Szukać Austriaka wśród Austriaków, ale tak żeby nie wpaść na takiego jednego Austriaka. Echh ciężko, ale chyba się udało. Nie widać nigdzie tego kretyna, nie widać.
- Cześć Michael.
- Cześć Karola. – Od razu mnie rozpoznaje i uśmiecha się serdecznie na mój widok.
- Moglibyśmy chwilkę porozmawiać?
- No jasne. Usiądziemy? – ręka wskazuje ławkę stojącą pod ich szatnią - A więc słucham.
-  Chciałabym podziękować ci za to wczoraj w hotelu. Że się za mną wstawiłeś. –nie wiem dlaczego, ale mówię trochę zestresowana. Przecież jestem z nim na „TY”. No tak ale to jednak wielka sportowa gwiazda. A na dodatek skoczek.
- Nie ma o czym gadać. – uśmiecha się uroczo.
- Jest. Na prawdę wielkie dzięki. Mam nadzieje, że nie miałeś przeze mnie żadnych problemów u trenera.
- Coś ty. – machnął ręką, jakby naprawdę nic się nie stało. Może co weekend ratuje jakąś dziewczynę z opresji swojego kumpla. - Gregor był u ciebie?

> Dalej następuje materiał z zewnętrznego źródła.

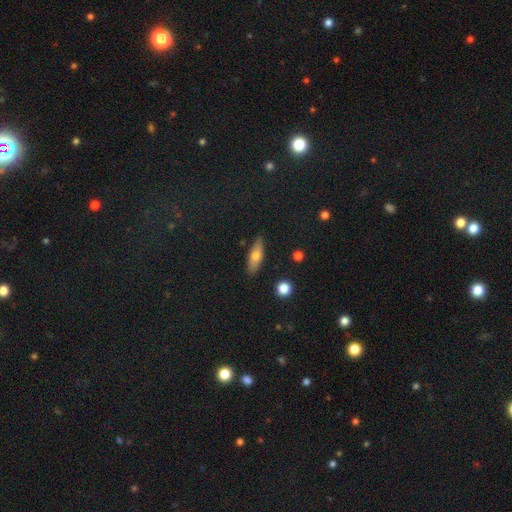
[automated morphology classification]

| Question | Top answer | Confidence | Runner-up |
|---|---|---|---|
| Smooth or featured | smooth | 61% | featured or disk (31%) |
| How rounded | in between | 55% | cigar-shaped (41%) |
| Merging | none | 87% | minor disturbance (10%) |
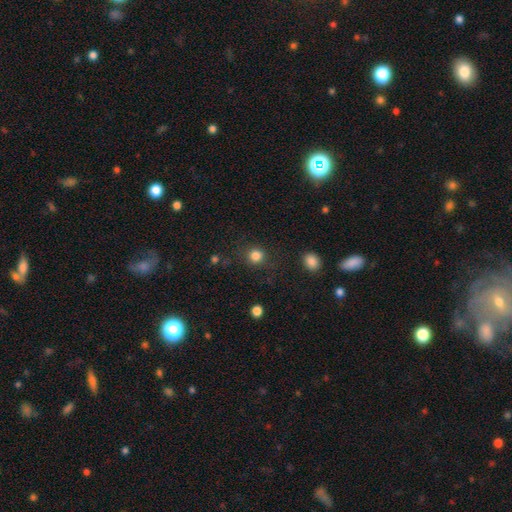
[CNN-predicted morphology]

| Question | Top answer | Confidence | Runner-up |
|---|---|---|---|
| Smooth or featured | smooth | 84% | star or artifact (12%) |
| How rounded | round | 90% | in between (9%) |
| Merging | none | 84% | minor disturbance (9%) |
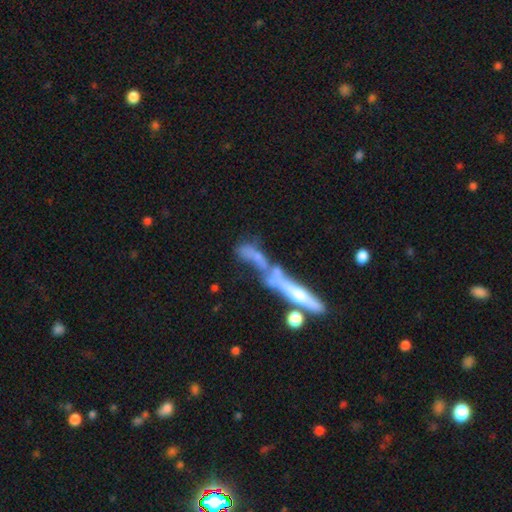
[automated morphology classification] Smooth or featured? featured or disk (48%)
Merging? merger (49%)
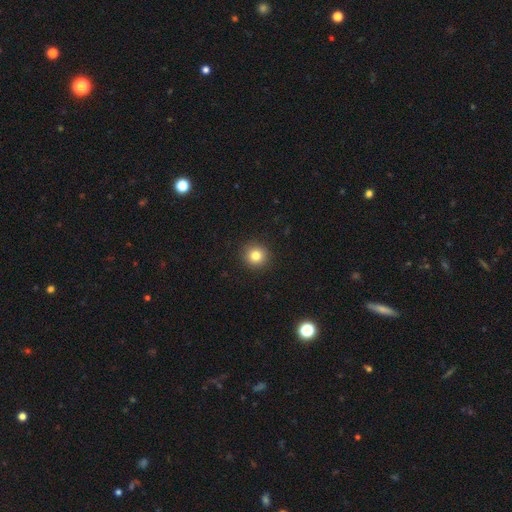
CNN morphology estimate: smooth 82%, star or artifact 12%, featured or disk 7%. Down the decision tree: how rounded — round (94%); merging — none (92%).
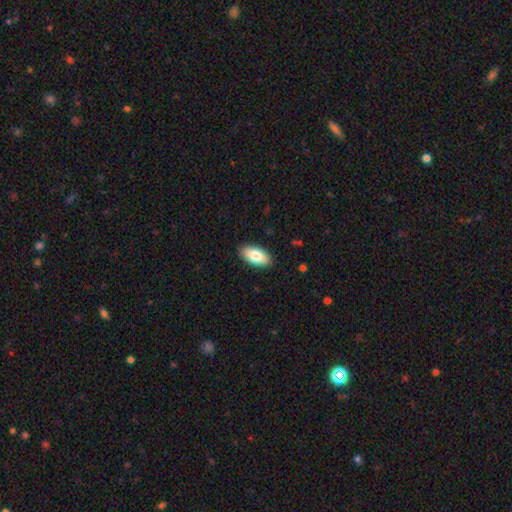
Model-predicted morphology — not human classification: Smooth or featured? smooth (84%)
How rounded? in between (94%)
Merging? none (90%)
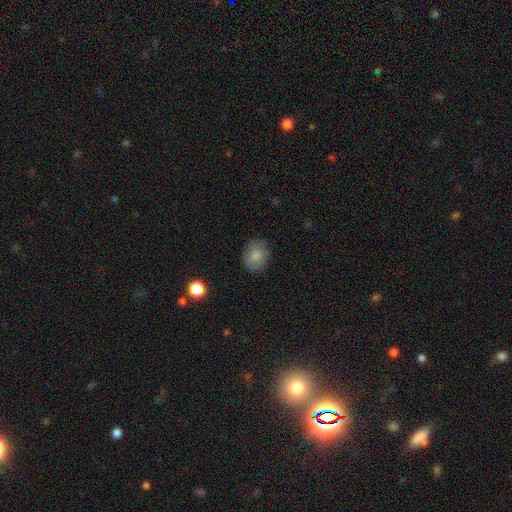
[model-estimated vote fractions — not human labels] The model was most divided on "how rounded": round: 60%, in between: 39%, cigar-shaped: 1%. More confident: smooth or featured — smooth (81%); merging — none (79%).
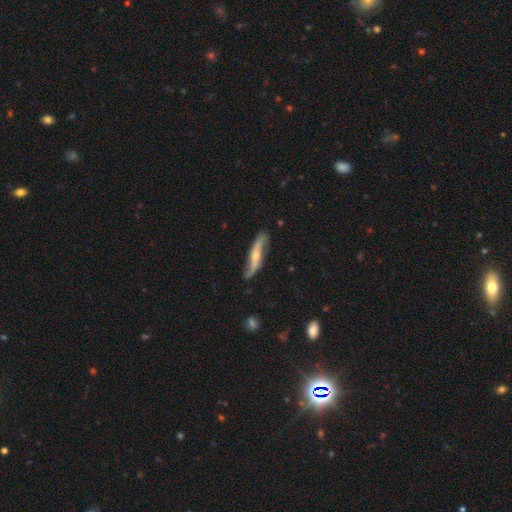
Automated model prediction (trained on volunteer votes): Overall: featured or disk (72%). Edge-on disk: no (57%; yes 43%). Merging: none (71%).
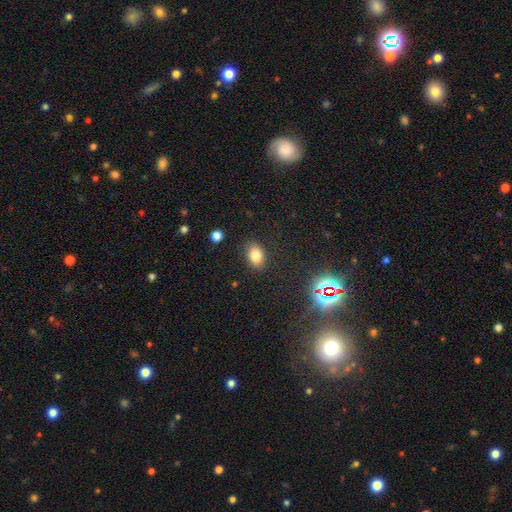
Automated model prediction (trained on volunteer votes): Smooth or featured? Predicted: smooth (p=0.79). How rounded? Predicted: in between (p=0.76). Merging? Predicted: none (p=0.85).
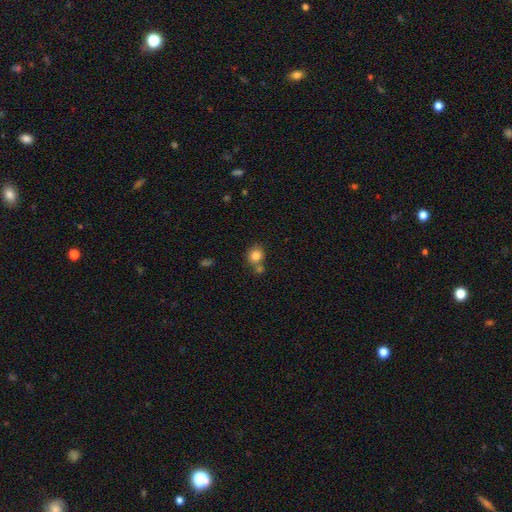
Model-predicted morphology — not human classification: The model was most divided on "merging": none: 60%, merger: 26%, minor disturbance: 11%, major disturbance: 3%. More confident: smooth or featured — smooth (83%); how rounded — round (81%).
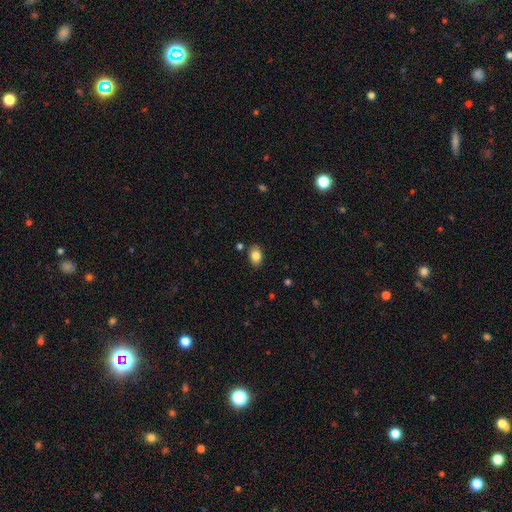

- U mnie? – pytam bardzo zdziwiona. Po co on miałby do mnie przychodzić. Niech mi się na oczy nawet nie pokazuje.
 - No u ciebie. Miał cię przeprosić.
- Już to widzę.
- Echh. Ja też. Ale uważaj na niego.
- Michi, co ja mu takiego zrobiłam? – pytam z nadzieją w głosie, że może dowiem się dlaczego to na mnie padło.
- Nie wiem. Spodobałaś mu się, ale bez wzajemności. On myśli, że może mieć każdą.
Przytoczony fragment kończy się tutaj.